Кадр из фильма "Джокер" 2019

 

       Но именно этот, ранний этап повествования оказывается проблемным. Проблема сводится к следующему: насколько реально то, что мы видим? – Реально в том смысле, что оно действительно происходит. Вначале сомнений такого рода не возникает. Но с течением времени зритель с удивлением узнаёт, что важнейший эпизод в личной жизни героя (связь с соседкой) был всего лишь его фантазией. Авторы фильма фантастичность происходящего ни коим образом не маркировали. Мир фантазма раскрывался как серия действительных событий, чья реальность – несомненна. Но вот герой (Артур Флек) однажды появляется в квартире близкой ему женщины, и мы с удивлением узнаём, что они не знакомы. Следовательно, всё, что, как нам казалось, было между ними, – это иллюзия и ничего больше. Так в ткань сюжета в качестве главного теневого героя входит онтологическая неопределённость. Теперь вопрос о действительности происходящих событий предстоит решать исключительно зрителю.
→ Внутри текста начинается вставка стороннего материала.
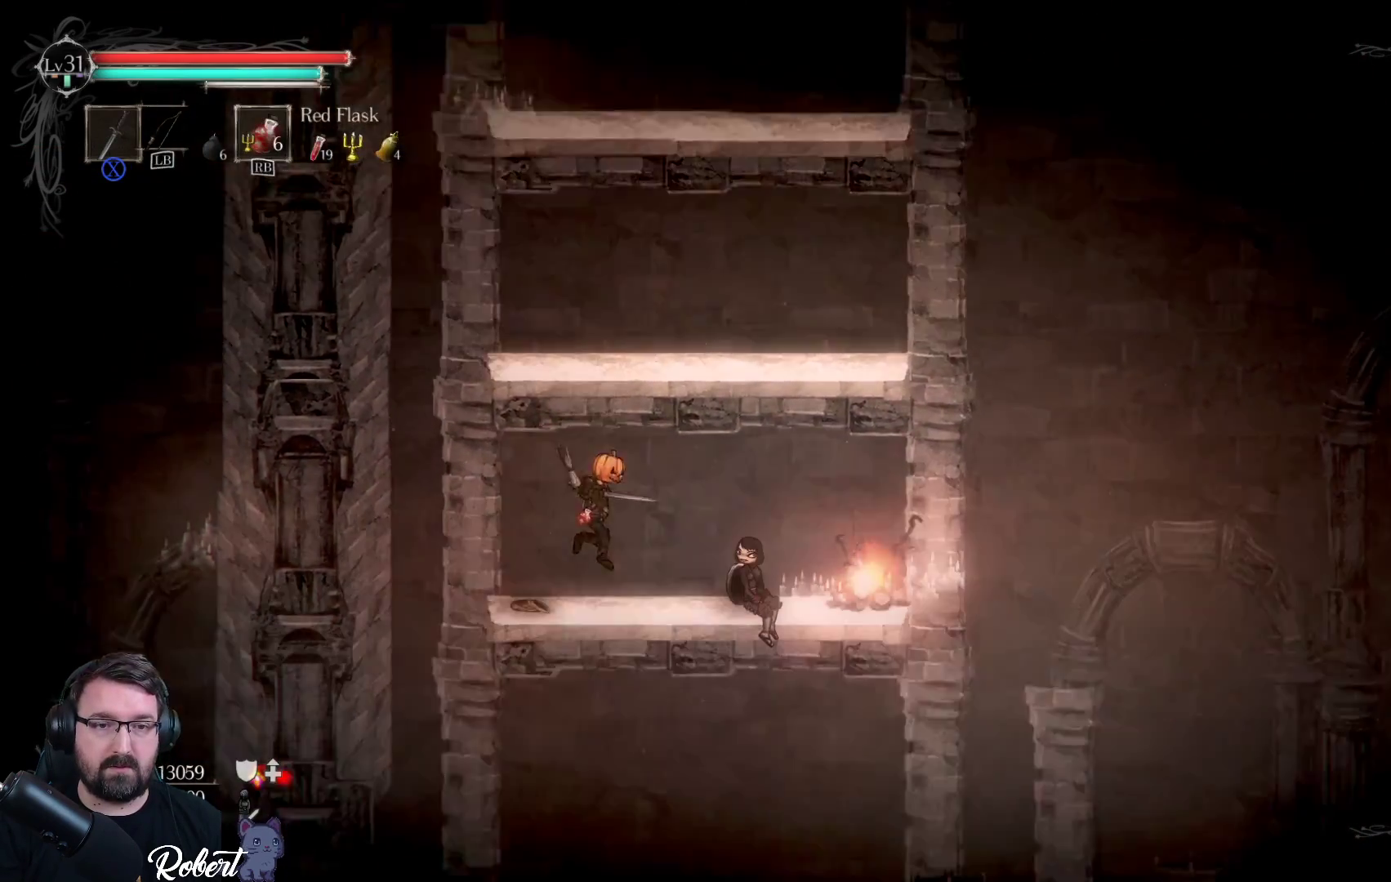
{"buttons": [], "left_stick": "center", "right_stick": "center", "events": [[67, "left_stick", "center"]]}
А это – не столь простая задача, как может показаться.

       Простой пример: на неудачном стендап-выступлении Флека присутствует Софи Дюмон – та самая соседка, отношений с которой у Флека в действительности никогда не было. Более того, после этого концерта Флек и Дюмон ещё мило прогуливаются по улицам вечернего города. Очевидный вопрос: а какова степень реальности самого концерта? Может быть, Флек его всего лишь придумал? Зрителю в данном вопросе приходится брать ответственность на себя. Можно предположить, что концерт состоялся, но Дюмон на нём отсутствовала. Но с той же степенью обоснованности возможно и альтернативное мнение: всё случившееся – это исключительно фантазм Флека.

       Если при принятии того или иного решения по поводу реальности данного эпизода мы попробуем обратиться к самому фильму, то зря: авторы нам ничего не подсказывают.

       Само решение о признании стендап-концерта реальным или вымышленным имеет далеко идущие последствия. Это неудачное выступление Флека было замечено Франклином Мюрреем и Флек был приглашён на его теле-шоу. Если стендап состоялся, то Мюррей был действительно убит. Если стендап – это всего лишь игра депрессивного воображения, склонного видеть неудачу в любом проекте и замысле, то Мюррея никто не убивал. Это тоже – продукт имагинации. И всё, что предшествовало этому событию, и что случилось после него, разыгралось исключительно в сознании Флека.

 

       Та же самая неопределённость проникает и во все другие сюжетные линии и эпизоды фильма. Действительно ли убийство трёх хулиганов вызвало массовую протестную волну в городе? Множество клоунов на улицах и в метро – это реальные люди или фантазмы? Если они реальны, то реальны погромы на улицах и жестокое избиение двух полицейских в метро. Но если это всего лишь фантазм, то маски клоунов, смотрящих с экрана, это – не «лики (анти) революции», это – всего лишь образы душевной болезни.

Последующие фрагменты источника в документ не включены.